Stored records
##############################

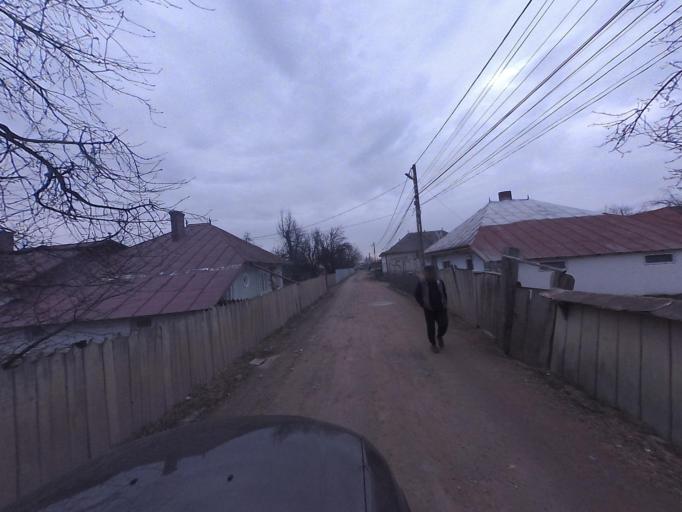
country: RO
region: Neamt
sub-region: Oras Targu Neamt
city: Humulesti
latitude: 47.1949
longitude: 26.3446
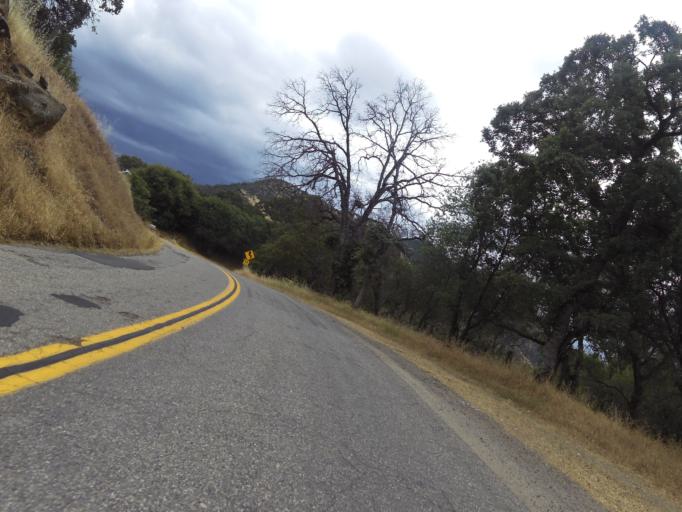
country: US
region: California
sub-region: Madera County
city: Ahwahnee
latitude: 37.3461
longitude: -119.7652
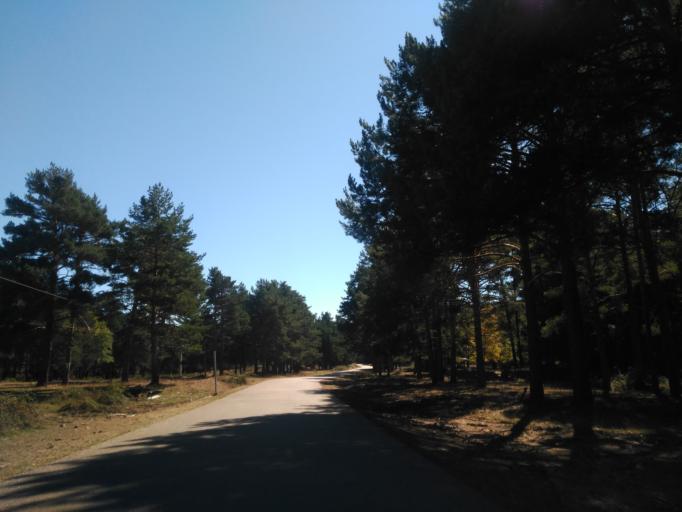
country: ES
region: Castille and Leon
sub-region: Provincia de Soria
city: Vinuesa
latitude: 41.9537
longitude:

##############################

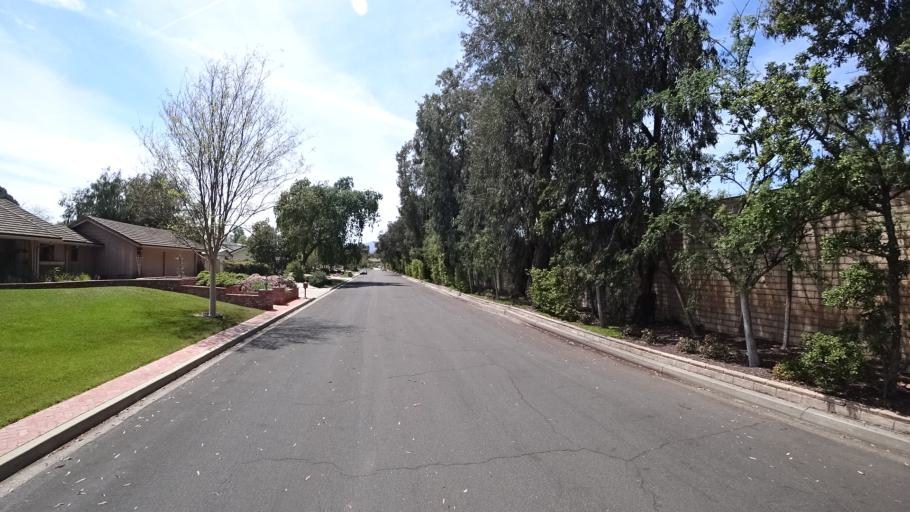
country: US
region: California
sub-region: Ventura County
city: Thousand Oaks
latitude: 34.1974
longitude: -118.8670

##############################

### Description of the task:
Reproduce the lines of the data above, from the line containing "sub-region: Oras Targu Neamt" through the line containing "latitude: 41.9537", inclusive. Omit the pictures from your answer.

### Result of this task:
sub-region: Oras Targu Neamt
city: Humulesti
latitude: 47.1949
longitude: 26.3446
country: US
region: California
sub-region: Madera County
city: Ahwahnee
latitude: 37.3461
longitude: -119.7652
country: ES
region: Castille and Leon
sub-region: Provincia de Soria
city: Vinuesa
latitude: 41.9537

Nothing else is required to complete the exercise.